The climb up Mount Ventoux is legendary among cyclists and Tour de France obsessives. It’s a punishing 12-mile ascent, rising 1,500m to the summit. On Sunday, Britain’s Chris Froome smashed it to be crowned reigning King of the Mountains (KOM) and increase his overall Tour lead.
But it’s Laurens ten Dam, who came in one minute and 53 seconds after Froome, who came away as “virtual KOM”. This new, highly unofficial ranking came about after the Dutch cyclist uploaded details of his ascent to the Strava mobile app. Strava, as The Independent reported on 4 July, is an increasingly popular way for riders to use their phone’s GPS or a bike computer to upload rides and compare times with others, but is it really fair for professionals like ten Dam to grab all the glory? I mean, it seems a bit much that he’s KoM ahead of 4,000 other (mainly) mortal riders. He knocked off the ride in 58min 17sec, while the slowest on Strava took five hours. It’s just not cricket.
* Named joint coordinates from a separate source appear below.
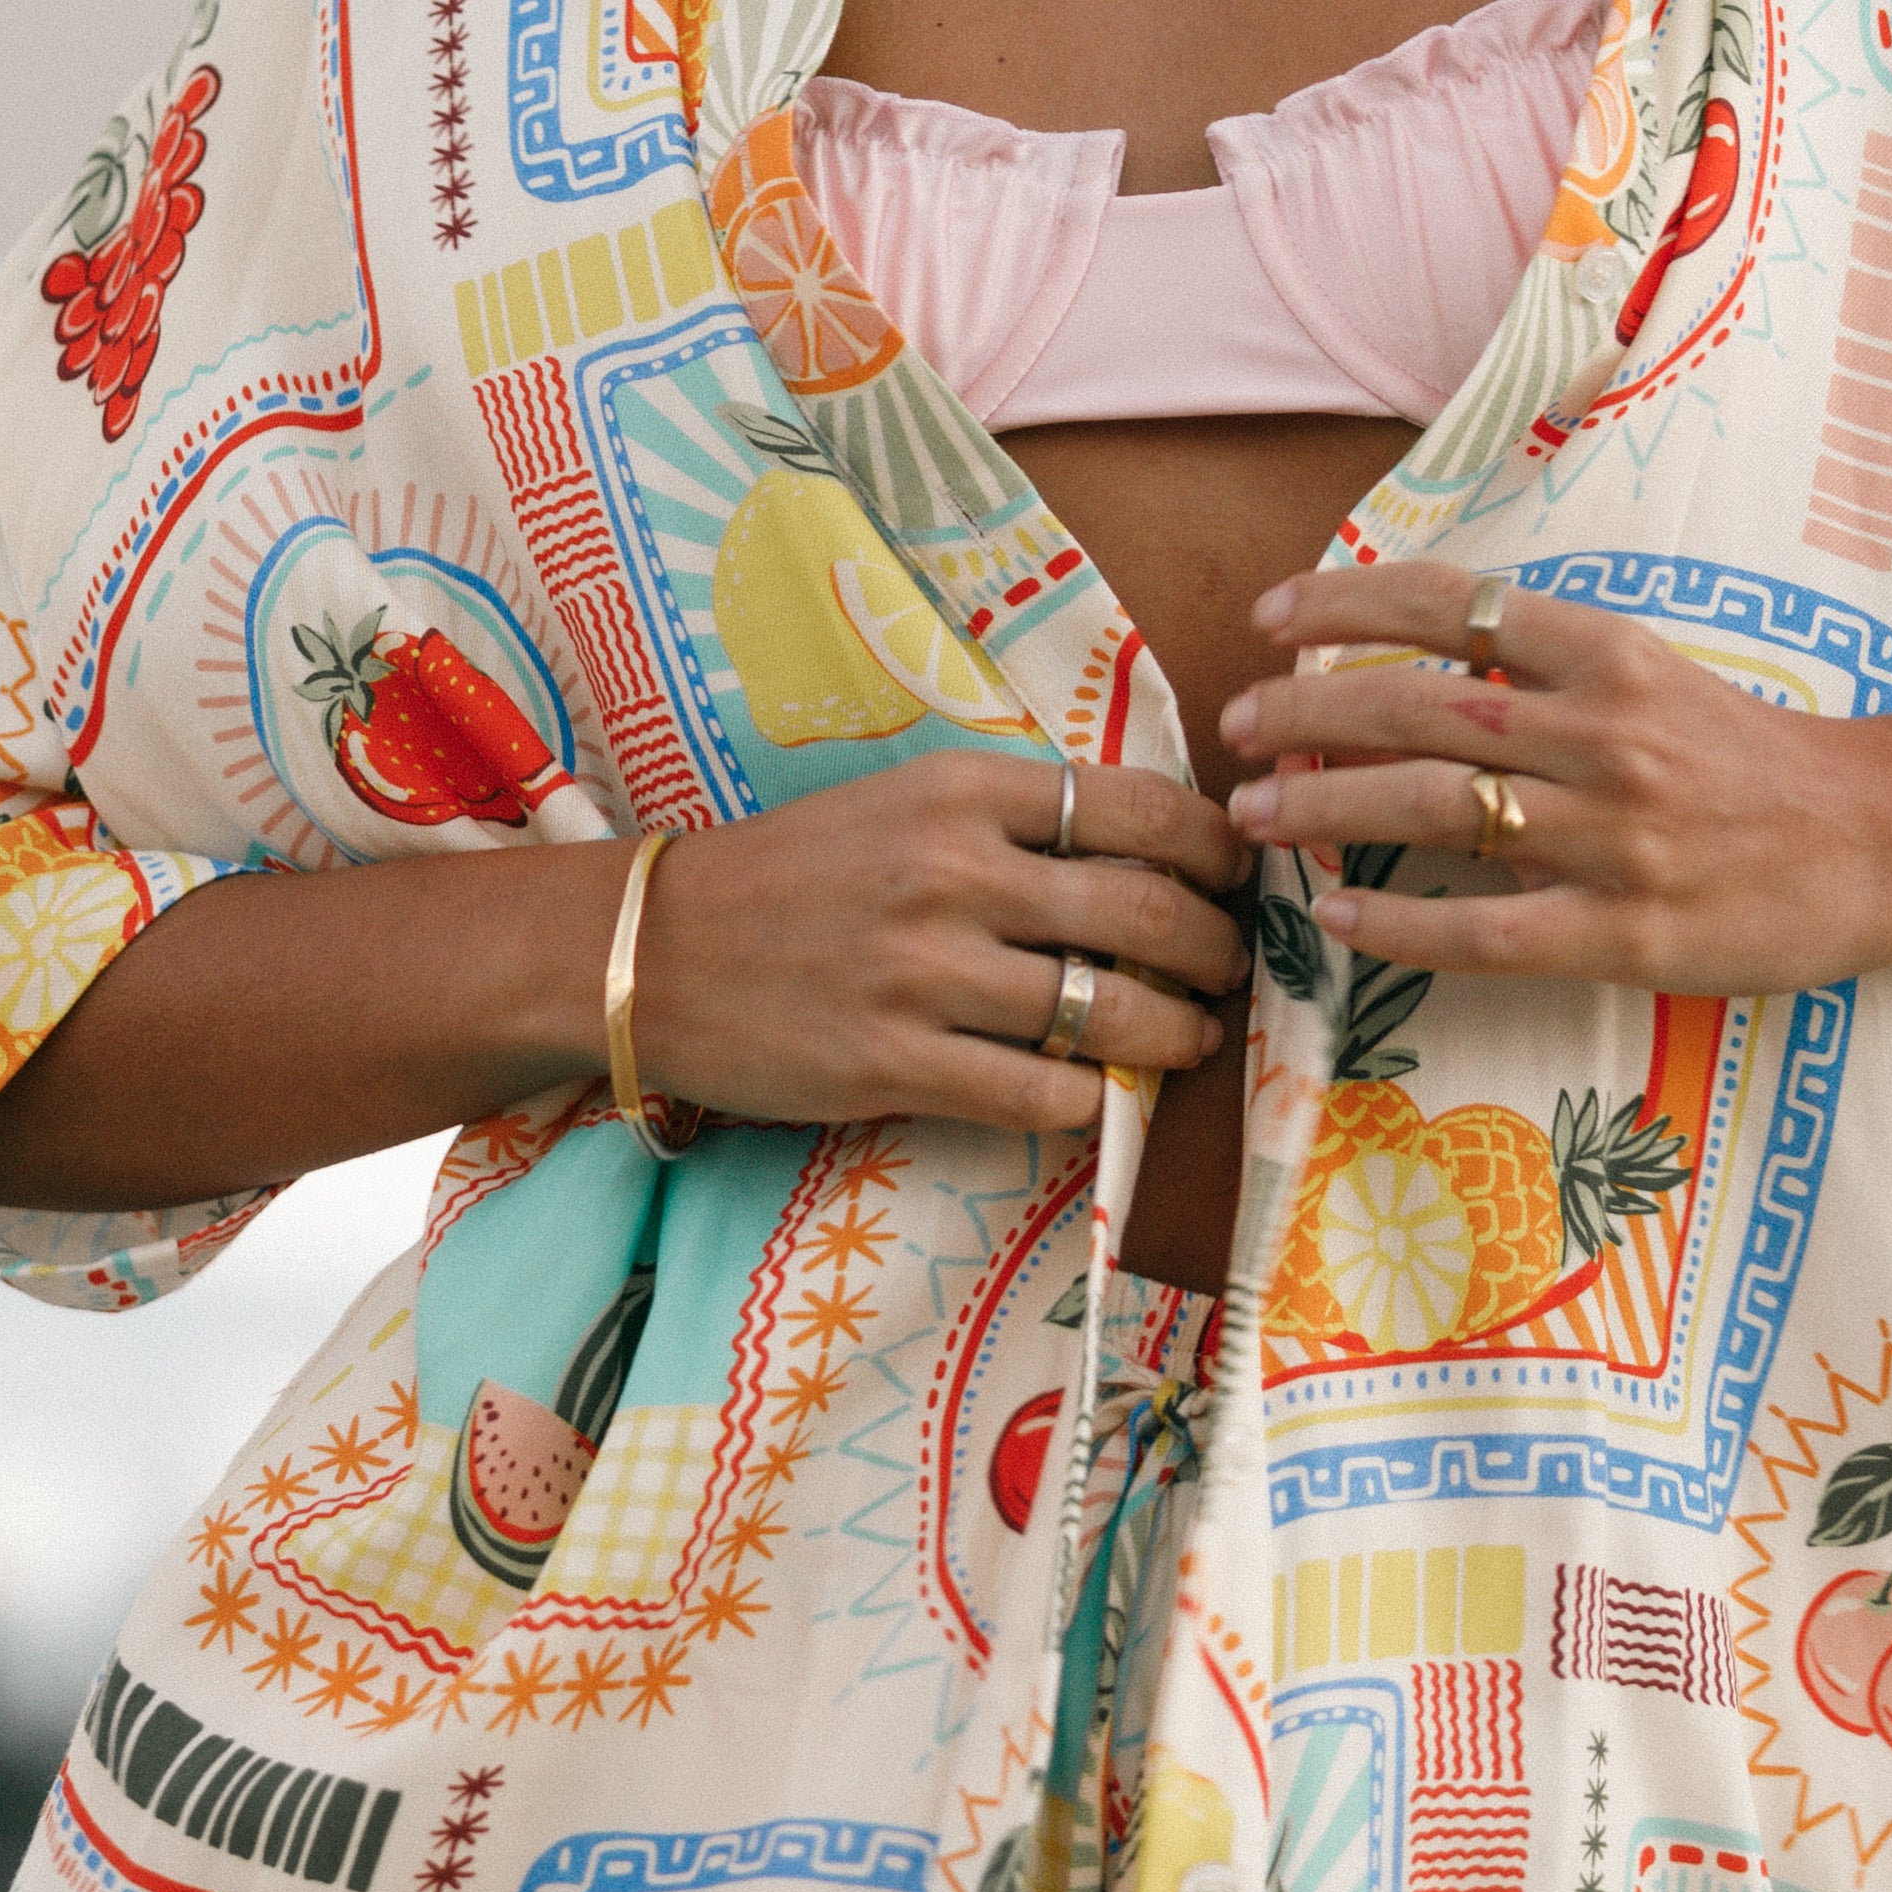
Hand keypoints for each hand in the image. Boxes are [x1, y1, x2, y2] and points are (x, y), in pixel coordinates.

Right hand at [632, 753, 1253, 1143]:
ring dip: (1177, 1032)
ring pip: (1112, 1013)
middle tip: (1229, 969)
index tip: (1237, 876)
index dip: (1214, 848)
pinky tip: (1103, 1092)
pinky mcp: (897, 1065)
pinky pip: (1045, 1094)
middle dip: (1217, 951)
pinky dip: (1097, 1099)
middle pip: (1147, 914)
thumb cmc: (792, 875)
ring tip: (1190, 1037)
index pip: (1138, 807)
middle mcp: (952, 873)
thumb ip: (1014, 820)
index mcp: (961, 791)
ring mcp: (925, 975)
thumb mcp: (903, 803)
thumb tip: (1148, 854)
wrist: (655, 950)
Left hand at [1216, 566, 1891, 996]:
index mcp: (1610, 654)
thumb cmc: (1757, 759)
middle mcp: (1605, 732)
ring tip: (1257, 815)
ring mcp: (1616, 835)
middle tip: (1234, 727)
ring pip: (1435, 812)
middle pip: (1418, 709)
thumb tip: (1417, 658)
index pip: (1449, 606)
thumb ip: (1548, 667)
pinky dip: (1400, 924)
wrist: (1885, 840)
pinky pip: (1488, 930)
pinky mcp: (1630, 930)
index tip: (1268, 617)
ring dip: (1328, 809)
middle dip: (1305, 712)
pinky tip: (1336, 921)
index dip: (1343, 604)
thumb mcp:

Take me for example. This weekend I cruised from London to Brighton as part of the British Heart Foundation’s excellent yearly night ride. With a car-free road I managed to nab 391st place out of 948 previous Strava riders on the gruelling Devil’s Dyke climb. I say gruelling – it’s only 2.6 miles long with a 70m ascent but took me 13min 44sec and I’d be bloody angry if some pro came sailing past my time. The current KOM is a local lad called Peter Morris from Lewes Wanderers Cycle Club. His time is an astonishing 7min 57sec but I assume, like me, he has a day job. I might be way off his pace but at least I’m not trying to compete with a superhuman Tour de France rider.